= Stanley Graze =

American economist

Stanley Graze was an economist from New York City. He graduated from and lectured at the City College of New York and had a master's degree from Columbia University. He was employed by various Wall Street firms, the State Department, and the United Nations. He was alleged to have been a Soviet spy based on a transcription of the Gorsky Memo.

Stanley was the brother of Gerald Graze, both were listed in Alexander Vassiliev's transcription of the 1948 Gorsky Memo, allegedly identified as government officials related to the Soviets. Vassiliev initiated and lost a 2004 libel case against the magazine Intelligence and National Security in the British Courts concerning related material pertaining to the Gorsky Memo from his book, "The Haunted Wood." Graze was also listed in the FBI Silvermaster File, which was compiled during the Cold War to assess Soviet presence in the US Government. The FBI placed surveillance over his interaction with Victor Perlo. It remained unclear whether the cryptonym "DAN", was in fact Graze.
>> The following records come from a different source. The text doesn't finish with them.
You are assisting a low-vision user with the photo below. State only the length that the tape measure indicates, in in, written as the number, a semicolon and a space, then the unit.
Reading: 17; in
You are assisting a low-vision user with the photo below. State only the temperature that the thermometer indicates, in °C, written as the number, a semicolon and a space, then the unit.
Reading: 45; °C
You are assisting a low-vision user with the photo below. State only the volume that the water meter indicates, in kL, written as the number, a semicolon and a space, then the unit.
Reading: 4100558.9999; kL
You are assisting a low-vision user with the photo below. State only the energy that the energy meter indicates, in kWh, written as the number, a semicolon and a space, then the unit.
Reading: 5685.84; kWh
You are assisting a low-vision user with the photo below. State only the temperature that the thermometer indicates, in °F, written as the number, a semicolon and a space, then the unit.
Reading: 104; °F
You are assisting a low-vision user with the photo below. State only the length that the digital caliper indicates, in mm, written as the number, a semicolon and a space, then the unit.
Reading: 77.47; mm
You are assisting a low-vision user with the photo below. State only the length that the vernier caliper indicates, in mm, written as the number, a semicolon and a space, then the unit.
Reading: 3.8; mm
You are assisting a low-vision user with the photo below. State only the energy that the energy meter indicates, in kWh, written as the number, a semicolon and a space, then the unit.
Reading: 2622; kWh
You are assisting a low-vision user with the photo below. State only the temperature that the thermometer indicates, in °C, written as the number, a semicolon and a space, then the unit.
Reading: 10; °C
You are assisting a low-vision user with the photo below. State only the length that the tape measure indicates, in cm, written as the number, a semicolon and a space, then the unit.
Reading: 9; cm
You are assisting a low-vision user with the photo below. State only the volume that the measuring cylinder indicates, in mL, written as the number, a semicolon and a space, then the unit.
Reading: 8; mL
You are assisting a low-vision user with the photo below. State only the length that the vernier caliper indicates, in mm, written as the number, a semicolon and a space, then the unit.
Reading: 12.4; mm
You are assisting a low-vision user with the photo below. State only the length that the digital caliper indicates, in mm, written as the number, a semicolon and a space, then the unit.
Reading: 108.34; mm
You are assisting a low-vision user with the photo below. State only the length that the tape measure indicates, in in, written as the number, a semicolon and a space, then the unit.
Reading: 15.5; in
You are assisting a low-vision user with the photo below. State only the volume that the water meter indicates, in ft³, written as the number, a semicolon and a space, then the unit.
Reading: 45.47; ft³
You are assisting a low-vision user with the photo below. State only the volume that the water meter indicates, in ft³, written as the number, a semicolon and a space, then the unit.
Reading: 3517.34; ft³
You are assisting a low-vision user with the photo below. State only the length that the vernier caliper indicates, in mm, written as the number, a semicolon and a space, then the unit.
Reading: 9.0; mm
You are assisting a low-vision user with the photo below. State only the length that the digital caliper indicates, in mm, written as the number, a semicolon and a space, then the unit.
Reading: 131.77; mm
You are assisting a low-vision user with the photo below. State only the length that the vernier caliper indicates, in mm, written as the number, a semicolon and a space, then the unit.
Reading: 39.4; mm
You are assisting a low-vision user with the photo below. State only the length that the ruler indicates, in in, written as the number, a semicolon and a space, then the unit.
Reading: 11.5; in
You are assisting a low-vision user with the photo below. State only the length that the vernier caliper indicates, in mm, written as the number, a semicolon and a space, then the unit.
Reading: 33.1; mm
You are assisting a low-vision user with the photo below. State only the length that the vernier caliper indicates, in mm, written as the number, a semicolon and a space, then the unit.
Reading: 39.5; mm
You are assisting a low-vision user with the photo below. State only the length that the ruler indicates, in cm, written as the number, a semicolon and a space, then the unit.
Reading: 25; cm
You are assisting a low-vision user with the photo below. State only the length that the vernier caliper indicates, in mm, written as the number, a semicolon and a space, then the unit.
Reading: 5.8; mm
Graze was later cleared by an internal review board. Like many Americans at the time, he was charged due to McCarthy's "Red Scare".

While working as an officer in the Office of Strategic Services, Graze participated in intelligence missions in Europe, based out of London during World War II. Graze received an Honorable Discharge at the end of his military service.

State Department Diplomat, Deborah E. Graze, is the daughter of Gerald Graze. She has served as the Consul General in Milan, Italy.